:: Source data ::

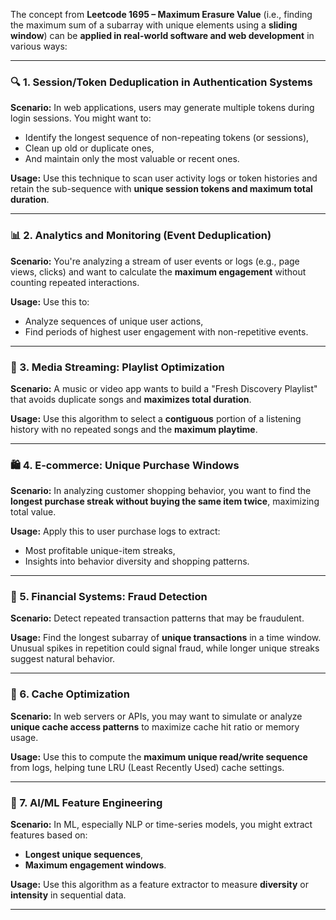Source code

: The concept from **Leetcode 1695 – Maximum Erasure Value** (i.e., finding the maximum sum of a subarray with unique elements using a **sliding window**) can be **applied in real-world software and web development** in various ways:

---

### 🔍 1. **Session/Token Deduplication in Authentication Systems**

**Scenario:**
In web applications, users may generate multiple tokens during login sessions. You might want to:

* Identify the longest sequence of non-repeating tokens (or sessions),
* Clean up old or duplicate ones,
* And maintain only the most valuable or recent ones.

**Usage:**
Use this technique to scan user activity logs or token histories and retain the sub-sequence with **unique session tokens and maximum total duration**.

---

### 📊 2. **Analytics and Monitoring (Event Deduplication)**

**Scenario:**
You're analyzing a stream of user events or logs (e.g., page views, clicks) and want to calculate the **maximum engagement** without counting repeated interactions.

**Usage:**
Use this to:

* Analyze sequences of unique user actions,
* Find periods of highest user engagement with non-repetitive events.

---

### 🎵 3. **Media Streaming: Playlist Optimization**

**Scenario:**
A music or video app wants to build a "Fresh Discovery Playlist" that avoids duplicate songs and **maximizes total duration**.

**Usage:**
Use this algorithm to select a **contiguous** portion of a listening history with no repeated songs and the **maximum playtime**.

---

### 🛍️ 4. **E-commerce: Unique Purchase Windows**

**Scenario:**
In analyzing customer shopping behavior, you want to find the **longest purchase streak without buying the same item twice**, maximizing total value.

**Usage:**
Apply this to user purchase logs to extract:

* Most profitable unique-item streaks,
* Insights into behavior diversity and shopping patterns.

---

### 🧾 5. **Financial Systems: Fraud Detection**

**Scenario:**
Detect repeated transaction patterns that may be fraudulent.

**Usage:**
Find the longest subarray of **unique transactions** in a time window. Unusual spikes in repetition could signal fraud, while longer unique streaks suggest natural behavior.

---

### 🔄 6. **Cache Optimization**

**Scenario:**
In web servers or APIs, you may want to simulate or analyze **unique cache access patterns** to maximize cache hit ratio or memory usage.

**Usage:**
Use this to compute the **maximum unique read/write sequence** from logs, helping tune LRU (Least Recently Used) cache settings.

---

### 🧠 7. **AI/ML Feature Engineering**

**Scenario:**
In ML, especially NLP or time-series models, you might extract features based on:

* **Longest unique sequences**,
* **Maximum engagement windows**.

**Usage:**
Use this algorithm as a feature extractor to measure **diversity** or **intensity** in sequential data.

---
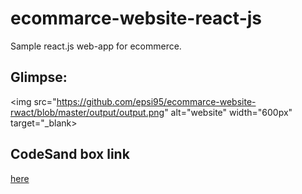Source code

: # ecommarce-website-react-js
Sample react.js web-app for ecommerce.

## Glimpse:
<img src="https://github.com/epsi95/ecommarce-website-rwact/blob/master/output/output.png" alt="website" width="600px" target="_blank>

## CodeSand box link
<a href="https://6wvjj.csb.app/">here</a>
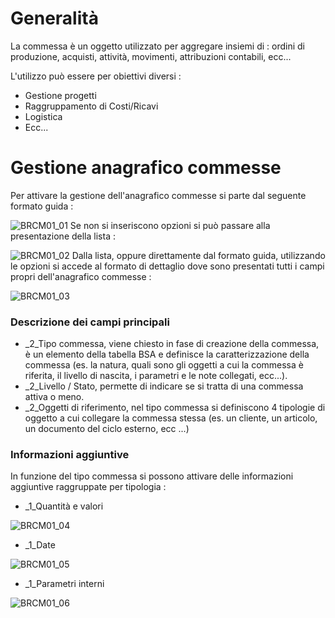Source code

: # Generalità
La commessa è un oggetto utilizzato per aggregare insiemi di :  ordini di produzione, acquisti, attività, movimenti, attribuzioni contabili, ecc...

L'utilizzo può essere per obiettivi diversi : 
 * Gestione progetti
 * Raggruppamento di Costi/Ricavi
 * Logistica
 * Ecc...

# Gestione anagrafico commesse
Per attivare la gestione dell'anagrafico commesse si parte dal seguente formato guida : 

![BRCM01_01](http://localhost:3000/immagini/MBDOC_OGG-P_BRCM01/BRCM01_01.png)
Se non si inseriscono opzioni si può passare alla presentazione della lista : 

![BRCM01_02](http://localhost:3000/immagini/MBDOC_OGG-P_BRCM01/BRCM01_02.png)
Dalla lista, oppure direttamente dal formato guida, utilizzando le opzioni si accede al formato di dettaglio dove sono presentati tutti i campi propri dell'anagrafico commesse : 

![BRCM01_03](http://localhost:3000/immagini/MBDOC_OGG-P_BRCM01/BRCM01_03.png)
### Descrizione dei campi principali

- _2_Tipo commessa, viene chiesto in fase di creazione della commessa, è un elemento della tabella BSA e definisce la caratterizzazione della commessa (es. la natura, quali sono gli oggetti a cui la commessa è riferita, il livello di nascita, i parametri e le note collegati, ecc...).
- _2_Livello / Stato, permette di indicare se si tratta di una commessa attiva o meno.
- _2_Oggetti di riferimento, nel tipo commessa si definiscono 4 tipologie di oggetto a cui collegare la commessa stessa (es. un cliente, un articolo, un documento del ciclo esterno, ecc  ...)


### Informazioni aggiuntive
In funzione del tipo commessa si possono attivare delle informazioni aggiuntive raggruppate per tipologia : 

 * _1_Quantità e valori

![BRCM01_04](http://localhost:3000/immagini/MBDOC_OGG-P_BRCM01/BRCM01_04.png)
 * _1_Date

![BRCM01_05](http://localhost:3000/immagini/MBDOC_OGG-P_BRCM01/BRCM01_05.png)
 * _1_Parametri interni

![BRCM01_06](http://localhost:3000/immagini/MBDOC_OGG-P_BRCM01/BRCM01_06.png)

:::
:: Source data ::

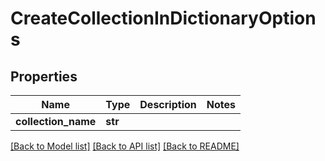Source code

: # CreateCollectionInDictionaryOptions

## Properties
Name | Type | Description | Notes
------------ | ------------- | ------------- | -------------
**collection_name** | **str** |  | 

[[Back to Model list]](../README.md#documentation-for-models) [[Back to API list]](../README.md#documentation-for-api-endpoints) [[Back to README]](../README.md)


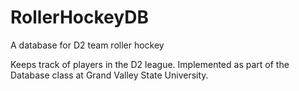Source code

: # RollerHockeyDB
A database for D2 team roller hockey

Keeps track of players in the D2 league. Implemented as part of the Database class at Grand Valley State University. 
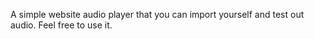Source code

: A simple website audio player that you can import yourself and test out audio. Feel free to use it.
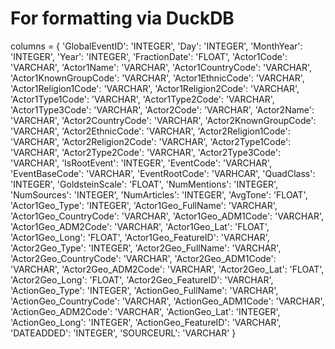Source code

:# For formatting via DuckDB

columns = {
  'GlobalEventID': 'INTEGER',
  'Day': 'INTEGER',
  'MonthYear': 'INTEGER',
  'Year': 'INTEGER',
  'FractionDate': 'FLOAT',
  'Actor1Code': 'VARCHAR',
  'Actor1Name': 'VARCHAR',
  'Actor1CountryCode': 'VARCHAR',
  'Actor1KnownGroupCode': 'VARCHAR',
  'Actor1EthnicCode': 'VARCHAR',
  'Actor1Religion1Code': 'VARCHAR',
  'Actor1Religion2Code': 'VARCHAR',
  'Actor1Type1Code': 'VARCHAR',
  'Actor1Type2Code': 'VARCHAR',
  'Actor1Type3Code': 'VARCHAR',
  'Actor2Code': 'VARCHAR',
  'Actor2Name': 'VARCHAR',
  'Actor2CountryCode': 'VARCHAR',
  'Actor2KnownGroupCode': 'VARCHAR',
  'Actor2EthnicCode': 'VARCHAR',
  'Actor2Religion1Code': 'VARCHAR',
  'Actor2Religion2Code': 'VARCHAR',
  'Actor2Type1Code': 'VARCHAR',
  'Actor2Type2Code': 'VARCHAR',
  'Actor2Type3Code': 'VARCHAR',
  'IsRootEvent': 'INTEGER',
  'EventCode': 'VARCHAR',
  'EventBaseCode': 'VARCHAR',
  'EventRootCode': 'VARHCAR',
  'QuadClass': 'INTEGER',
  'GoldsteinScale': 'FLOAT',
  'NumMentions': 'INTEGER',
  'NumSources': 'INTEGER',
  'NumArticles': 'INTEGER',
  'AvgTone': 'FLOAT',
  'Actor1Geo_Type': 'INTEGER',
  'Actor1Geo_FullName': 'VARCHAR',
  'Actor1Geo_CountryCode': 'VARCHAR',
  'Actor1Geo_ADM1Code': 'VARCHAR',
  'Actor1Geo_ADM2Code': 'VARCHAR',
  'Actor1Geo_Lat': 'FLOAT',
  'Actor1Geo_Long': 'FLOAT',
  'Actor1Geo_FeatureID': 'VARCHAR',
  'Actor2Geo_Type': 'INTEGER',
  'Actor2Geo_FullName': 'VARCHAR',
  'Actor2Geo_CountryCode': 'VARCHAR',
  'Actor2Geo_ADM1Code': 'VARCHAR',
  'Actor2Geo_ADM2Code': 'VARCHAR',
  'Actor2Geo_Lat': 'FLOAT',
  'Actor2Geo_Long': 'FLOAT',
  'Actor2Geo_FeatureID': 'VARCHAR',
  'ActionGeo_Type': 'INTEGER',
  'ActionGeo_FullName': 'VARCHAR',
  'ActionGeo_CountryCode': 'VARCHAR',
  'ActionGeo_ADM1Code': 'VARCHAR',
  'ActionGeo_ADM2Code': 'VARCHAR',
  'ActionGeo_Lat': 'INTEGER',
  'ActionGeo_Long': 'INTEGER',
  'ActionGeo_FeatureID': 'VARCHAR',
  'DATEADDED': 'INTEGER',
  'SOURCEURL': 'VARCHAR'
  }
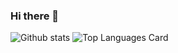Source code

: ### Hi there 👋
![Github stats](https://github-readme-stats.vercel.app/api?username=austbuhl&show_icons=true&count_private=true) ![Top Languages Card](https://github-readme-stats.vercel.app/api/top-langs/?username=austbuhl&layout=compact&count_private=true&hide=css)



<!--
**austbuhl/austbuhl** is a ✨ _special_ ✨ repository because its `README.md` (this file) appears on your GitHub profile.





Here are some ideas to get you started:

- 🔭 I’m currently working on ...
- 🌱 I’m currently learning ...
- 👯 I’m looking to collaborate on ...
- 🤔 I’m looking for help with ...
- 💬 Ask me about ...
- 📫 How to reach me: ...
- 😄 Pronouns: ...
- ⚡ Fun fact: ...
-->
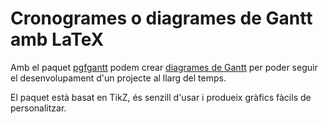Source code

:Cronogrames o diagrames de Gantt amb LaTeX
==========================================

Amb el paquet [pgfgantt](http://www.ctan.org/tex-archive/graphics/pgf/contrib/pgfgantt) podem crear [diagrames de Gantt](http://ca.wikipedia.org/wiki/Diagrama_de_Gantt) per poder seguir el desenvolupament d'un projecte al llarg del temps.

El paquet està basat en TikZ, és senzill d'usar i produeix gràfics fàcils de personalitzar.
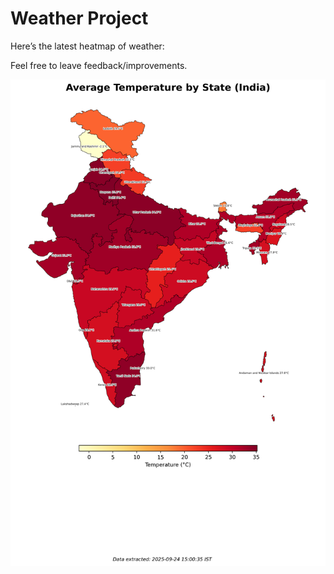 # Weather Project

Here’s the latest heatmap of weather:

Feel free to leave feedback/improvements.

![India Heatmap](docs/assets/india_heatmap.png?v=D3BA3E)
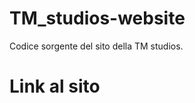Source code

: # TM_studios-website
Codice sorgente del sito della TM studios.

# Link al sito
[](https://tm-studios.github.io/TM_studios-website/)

:::

Exercise directions — Using the listing above, gather each line that holds the string "sessions" and copy it.

Answer —
In web applications, users may generate multiple tokens during login sessions. You might want to:
* Identify the longest sequence of non-repeating tokens (or sessions),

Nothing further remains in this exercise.